## WORK INSTRUCTIONS
Present every line of the material below as a numbered list, omitting any blank lines.

## Stored data
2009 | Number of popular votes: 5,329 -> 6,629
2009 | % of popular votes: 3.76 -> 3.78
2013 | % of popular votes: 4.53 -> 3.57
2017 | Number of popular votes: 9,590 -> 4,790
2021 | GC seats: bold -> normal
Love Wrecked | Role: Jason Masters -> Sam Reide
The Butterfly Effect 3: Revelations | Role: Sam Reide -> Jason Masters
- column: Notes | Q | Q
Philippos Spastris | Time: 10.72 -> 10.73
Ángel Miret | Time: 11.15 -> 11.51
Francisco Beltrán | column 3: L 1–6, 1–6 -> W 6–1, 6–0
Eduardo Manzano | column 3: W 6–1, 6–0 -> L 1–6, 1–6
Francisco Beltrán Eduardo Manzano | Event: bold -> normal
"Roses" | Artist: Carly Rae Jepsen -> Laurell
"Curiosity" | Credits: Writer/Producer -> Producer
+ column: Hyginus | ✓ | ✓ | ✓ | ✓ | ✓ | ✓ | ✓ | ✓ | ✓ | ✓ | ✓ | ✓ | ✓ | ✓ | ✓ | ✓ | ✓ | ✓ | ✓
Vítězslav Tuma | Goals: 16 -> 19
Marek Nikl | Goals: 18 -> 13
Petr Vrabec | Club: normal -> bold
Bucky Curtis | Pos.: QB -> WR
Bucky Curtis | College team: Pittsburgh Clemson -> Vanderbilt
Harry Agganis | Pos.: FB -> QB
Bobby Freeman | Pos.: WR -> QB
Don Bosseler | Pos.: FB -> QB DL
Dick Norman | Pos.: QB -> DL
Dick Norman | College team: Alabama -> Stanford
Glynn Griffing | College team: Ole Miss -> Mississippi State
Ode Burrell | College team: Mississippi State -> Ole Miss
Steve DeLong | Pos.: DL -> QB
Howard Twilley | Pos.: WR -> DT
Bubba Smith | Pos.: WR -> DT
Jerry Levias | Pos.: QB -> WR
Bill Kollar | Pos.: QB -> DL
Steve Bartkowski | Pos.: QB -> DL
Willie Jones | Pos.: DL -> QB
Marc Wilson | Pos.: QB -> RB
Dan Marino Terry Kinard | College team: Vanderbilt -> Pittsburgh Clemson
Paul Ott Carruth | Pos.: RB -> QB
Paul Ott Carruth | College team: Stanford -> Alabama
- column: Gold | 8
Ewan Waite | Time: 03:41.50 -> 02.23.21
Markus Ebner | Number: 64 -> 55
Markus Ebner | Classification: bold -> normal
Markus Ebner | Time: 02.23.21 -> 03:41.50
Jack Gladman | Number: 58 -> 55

## PROBLEM SOLUTION
1. 2009 | Number of popular votes: 5,329 -> 6,629
2. 2009 | % of popular votes: 3.76 -> 3.78
3. 2013 | % of popular votes: 4.53 -> 3.57
4. 2017 | Number of popular votes: 9,590 -> 4,790
5. 2021 | GC seats: bold -> normal
6. Love Wrecked | Role: Jason Masters -> Sam Reide
7. The Butterfly Effect 3: Revelations | Role: Sam Reide -> Jason Masters
8. - column: Notes | Q | Q
9. Philippos Spastris | Time: 10.72 -> 10.73
10. Ángel Miret | Time: 11.15 -> 11.51
11. Francisco Beltrán | column 3: L 1–6, 1–6 -> W 6–1, 6–0
12. Eduardo Manzano | column 3: W 6–1, 6–0 -> L 1–6, 1–6
13. Francisco Beltrán Eduardo Manzano | Event: bold -> normal
14. "Roses" | Artist: Carly Rae Jepsen -> Laurell
15. "Curiosity" | Credits: Writer/Producer -> Producer
16. + column: Hyginus | ✓ | ✓ | ✓ | ✓ | ✓ | ✓ | ✓ | ✓ | ✓ | ✓ | ✓ | ✓ | ✓ | ✓ | ✓ | ✓ | ✓ | ✓ | ✓
17. Vítězslav Tuma | Goals: 16 -> 19
18. Marek Nikl | Goals: 18 -> 13
19. Petr Vrabec | Club: normal -> bold
20. Bucky Curtis | Pos.: QB -> WR
21. Bucky Curtis | College team: Pittsburgh Clemson -> Vanderbilt
22. Harry Agganis | Pos.: FB -> QB
23. Bobby Freeman | Pos.: WR -> QB
24. Don Bosseler | Pos.: FB -> QB DL
25. Dick Norman | Pos.: QB -> DL
26. Dick Norman | College team: Alabama -> Stanford
27. Glynn Griffing | College team: Ole Miss -> Mississippi State
28. Ode Burrell | College team: Mississippi State -> Ole Miss
29. Steve DeLong | Pos.: DL -> QB
30. Howard Twilley | Pos.: WR -> DT
31. Bubba Smith | Pos.: WR -> DT
32. Jerry Levias | Pos.: QB -> WR
33. Bill Kollar | Pos.: QB -> DL
34. Steve Bartkowski | Pos.: QB -> DL
35. Willie Jones | Pos.: DL -> QB
36. Marc Wilson | Pos.: QB -> RB
37. Dan Marino Terry Kinard | College team: Vanderbilt -> Pittsburgh Clemson
38. Paul Ott Carruth | Pos.: RB -> QB
39. Paul Ott Carruth | College team: Stanford -> Alabama
40. - column: Gold | 8
41. Ewan Waite | Time: 03:41.50 -> 02.23.21
42. Markus Ebner | Number: 64 -> 55
43. Markus Ebner | Classification: bold -> normal
44. Markus Ebner | Time: 02.23.21 -> 03:41.50
45. Jack Gladman | Number: 58 -> 55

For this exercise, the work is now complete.